In this environment, shop owners could meet monthly to discuss strategies for future projects, exchange knowledge gained from experience and review business plans that enhance the well being of the community. The owners could review performance records and find ways to correct challenges in their plants. Employees could be outsourced, as well as machining. Mold assemblers could move from plant to plant, co-coordinating the progress of the tools from designer to machinist. Linked by a common computer network, design changes would be known instantly, while programmers made the necessary program changes ready for downloading. In order to minimize travel time, the community would be sharing one or two common buildings. What would appear as one very large and well-equipped company would be separate and individual ones. Does this seem too futuristic, too idealistic and too impossible to imagine? Well, maybe not. Ford Motor Company has put nine companies together to create the first U.S. supplier manufacturing campus located near its Chicago assembly plant. Ford Motors changed just-in-time to just next door.

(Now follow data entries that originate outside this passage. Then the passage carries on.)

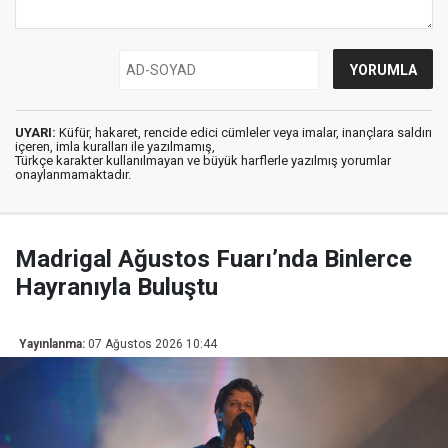
UYARI:
Küfür, hakaret, rencide edici cümleler veya imalar, inançlara saldırı
içeren, imla kuralları ile yazılmamış,
Türkçe karakter kullanılmayan ve büyük harflerle yazılmış yorumlar
onaylanmamaktadır.
Madrigal Ağustos Fuarı’nda Binlerce
Hayranıyla Buluştu
Yayınlanma:
07 Ağustos 2026 10:44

Apprentice training could be restructured as well. Rather than having one company taking on the burden of cost and responsibility for training, outsourcing could be used. Within the community, an apprentice would pay for an education that would include schooling and hands-on experience. The program leading to an associate's degree and bachelor's degree in manufacturing, would include technical training in all aspects of the industry. The company would teach each process. The apprentice would become exposed to all aspects of mold building, in short increments, taught by the specialist in that field. He or she could stop at any time and select one area of expertise or finish the training and work as a process design engineer.
Concerns for the Future
Communication is a very important concern. Many people still prefer to communicate face-to-face, but when dealing with accounts across the country, it's impossible. Wouldn't worldwide video conferencing be great? To have the ability to discuss orders face-to-face while holding the parts or samples in our hands would make manufacturing so much more efficient.
Another concept to consider would be to require the designer to review tool drawings with vendors in order to eliminate confusion over dimensions and tolerances. After final approval of the design and price, the vendor and customer would coordinate schedules and search for ideas on how to streamline the manufacturing process. One must eliminate unnecessary delays and establish a clear understanding of what is expected at the beginning of the manufacturing process.

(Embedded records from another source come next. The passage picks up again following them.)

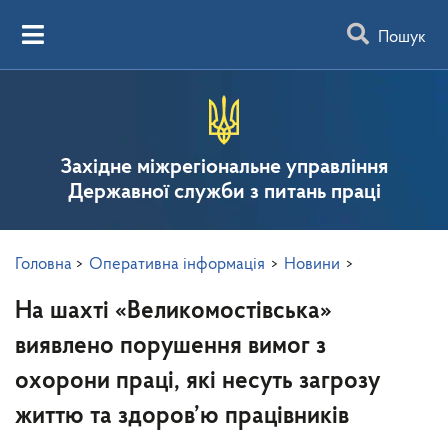
Пошук
Західне міжрегіональне управління
Державної служби з питань праці
Головна
>
Оперативна інформація
>
Новини
>
На шахті «Великомостівська»
виявлено порушення вимог з
охорони праці, які несуть загрозу
життю та здоров’ю працівників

One final idea is vendors becoming part of the bidding process. The mold builder would assume a percentage of the tool at his estimated cost. The vendors being outsourced to would do the same. At the end of the project, the major players involved would share their results and redistribute the profits in order to maintain a balance rather than a win/lose scenario. Too often, after losing money on a job, vendors are told, "We'll make it up to you on the next job." When it doesn't come to pass, those vendors then consider looking for ways to make up losses on other jobs.
Fortunately, vendors are aware that this approach will only end up alienating their faithful customers. The emphasis is to find ways to work together, planning and sharing the responsibility of delivering very complex tools in a very short time.
What does the future have in store? With such previously unimaginable developments as hard turning and hard milling inserts to size, and grinding non-round shapes in CNC OD grinding machines, it is clear that today's technology makes anything possible.